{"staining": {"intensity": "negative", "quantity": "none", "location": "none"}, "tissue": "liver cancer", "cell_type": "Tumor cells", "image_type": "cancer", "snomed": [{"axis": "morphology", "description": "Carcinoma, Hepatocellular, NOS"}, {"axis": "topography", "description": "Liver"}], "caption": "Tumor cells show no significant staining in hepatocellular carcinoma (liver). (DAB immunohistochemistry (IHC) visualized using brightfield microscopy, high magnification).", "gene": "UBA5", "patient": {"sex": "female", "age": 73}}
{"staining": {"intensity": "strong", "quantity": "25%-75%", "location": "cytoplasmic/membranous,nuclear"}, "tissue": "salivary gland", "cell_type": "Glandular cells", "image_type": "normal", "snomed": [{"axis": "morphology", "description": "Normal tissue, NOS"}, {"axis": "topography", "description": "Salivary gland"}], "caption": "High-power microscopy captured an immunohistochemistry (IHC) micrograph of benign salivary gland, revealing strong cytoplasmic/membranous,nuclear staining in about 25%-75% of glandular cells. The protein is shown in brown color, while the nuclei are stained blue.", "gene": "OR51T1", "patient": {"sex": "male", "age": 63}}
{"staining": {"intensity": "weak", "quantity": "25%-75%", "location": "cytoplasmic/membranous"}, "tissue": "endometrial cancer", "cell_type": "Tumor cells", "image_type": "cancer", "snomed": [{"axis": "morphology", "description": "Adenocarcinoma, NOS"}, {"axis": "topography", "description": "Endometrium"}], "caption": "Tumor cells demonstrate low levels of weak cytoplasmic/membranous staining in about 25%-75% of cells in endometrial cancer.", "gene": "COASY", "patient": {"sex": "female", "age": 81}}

Activity
Every line of the data above belongs in the answer, unchanged.

Response to this task
{"staining": {"intensity": "negative", "quantity": "none", "location": "none"}, "tissue": "liver cancer", "cell_type": "Tumor cells", "image_type": "cancer", "snomed": [{"axis": "morphology", "description": "Carcinoma, Hepatocellular, NOS"}, {"axis": "topography", "description": "Liver"}], "caption": "Tumor cells show no significant staining in hepatocellular carcinoma (liver). (DAB immunohistochemistry (IHC) visualized using brightfield microscopy, high magnification).", "gene": "UBA5", "patient": {"sex": "female", "age": 73}}
{"staining": {"intensity": "strong", "quantity": "25%-75%", "location": "cytoplasmic/membranous,nuclear"}, "tissue": "salivary gland", "cell_type": "Glandular cells", "image_type": "normal", "snomed": [{"axis": "morphology", "description": "Normal tissue, NOS"}, {"axis": "topography", "description": "Salivary gland"}], "caption": "High-power microscopy captured an immunohistochemistry (IHC) micrograph of benign salivary gland, revealing strong cytoplasmic/membranous,nuclear staining in about 25%-75% of glandular cells. The protein is shown in brown color, while the nuclei are stained blue.", "gene": "OR51T1", "patient": {"sex": "male", "age": 63}}
{"staining": {"intensity": "weak", "quantity": "25%-75%", "location": "cytoplasmic/membranous"}, "tissue": "endometrial cancer", "cell_type": "Tumor cells", "image_type": "cancer", "snomed": [{"axis": "morphology", "description": "Adenocarcinoma, NOS"}, {"axis": "topography", "description": "Endometrium"}], "caption": "Tumor cells demonstrate low levels of weak cytoplasmic/membranous staining in about 25%-75% of cells in endometrial cancer.", "gene": "COASY", "patient": {"sex": "female", "age": 81}}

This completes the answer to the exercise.